- DATA EXTRACT -
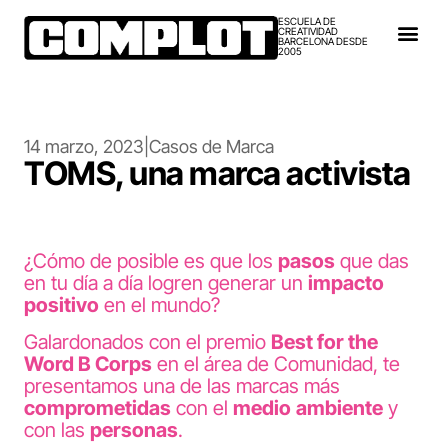
ESCUELA DE
CREATIVIDAD
BARCELONA DESDE
2005
14 marzo, 2023
|
Casos de Marca
TOMS, una marca activista
¿Cómo de posible es que los
pasos
que das
en tu día a día logren generar un
impacto
positivo
en el mundo?
Galardonados con el premio
Best for the
Word B Corps
en el área de Comunidad, te
presentamos una de las marcas más
comprometidas
con el
medio
ambiente
y
con las
personas
.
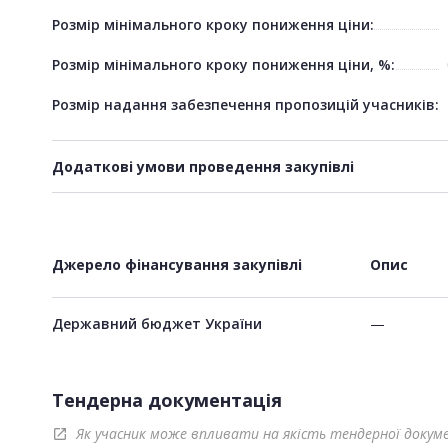
Розмір мінімального кроку пониження ціни:
Розмір мінімального кроку пониження ціни, %:
Розмір надання забезпечення пропозицій учасників:
Додаткові умови проведення закупівлі
Джерело фінансування закупівлі
Опис
Державний бюджет України
—
Тендерна документація
Як учасник може впливати на якість тендерної докум
open_in_new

- WORK TO BE COMPLETED -
Reproduce all of the text in the material above word for word and line by line, leaving out the pictures.

- TASK RESULT -
ESCUELA DE
CREATIVIDAD
BARCELONA DESDE
2005
14 marzo, 2023
|
Casos de Marca
TOMS, una marca activista
¿Cómo de posible es que los
pasos
que das
en tu día a día logren generar un
impacto
positivo
en el mundo?
Galardonados con el premio
Best for the
Word B Corps
en el área de Comunidad, te
presentamos una de las marcas más
comprometidas
con el
medio
ambiente
y
con las
personas
.
Розмір мінімального кроку пониження ціни:
Розмір мінімального кроку пониження ціни, %:
Розмір надання забезпечення пропозицій учасників:
Додаткові умови проведення закупівлі
Джерело фінансування закупівлі
Опис
Державний бюджет України
—
Тендерна документація
Як учасник може впливати на якість тендерної докум
open_in_new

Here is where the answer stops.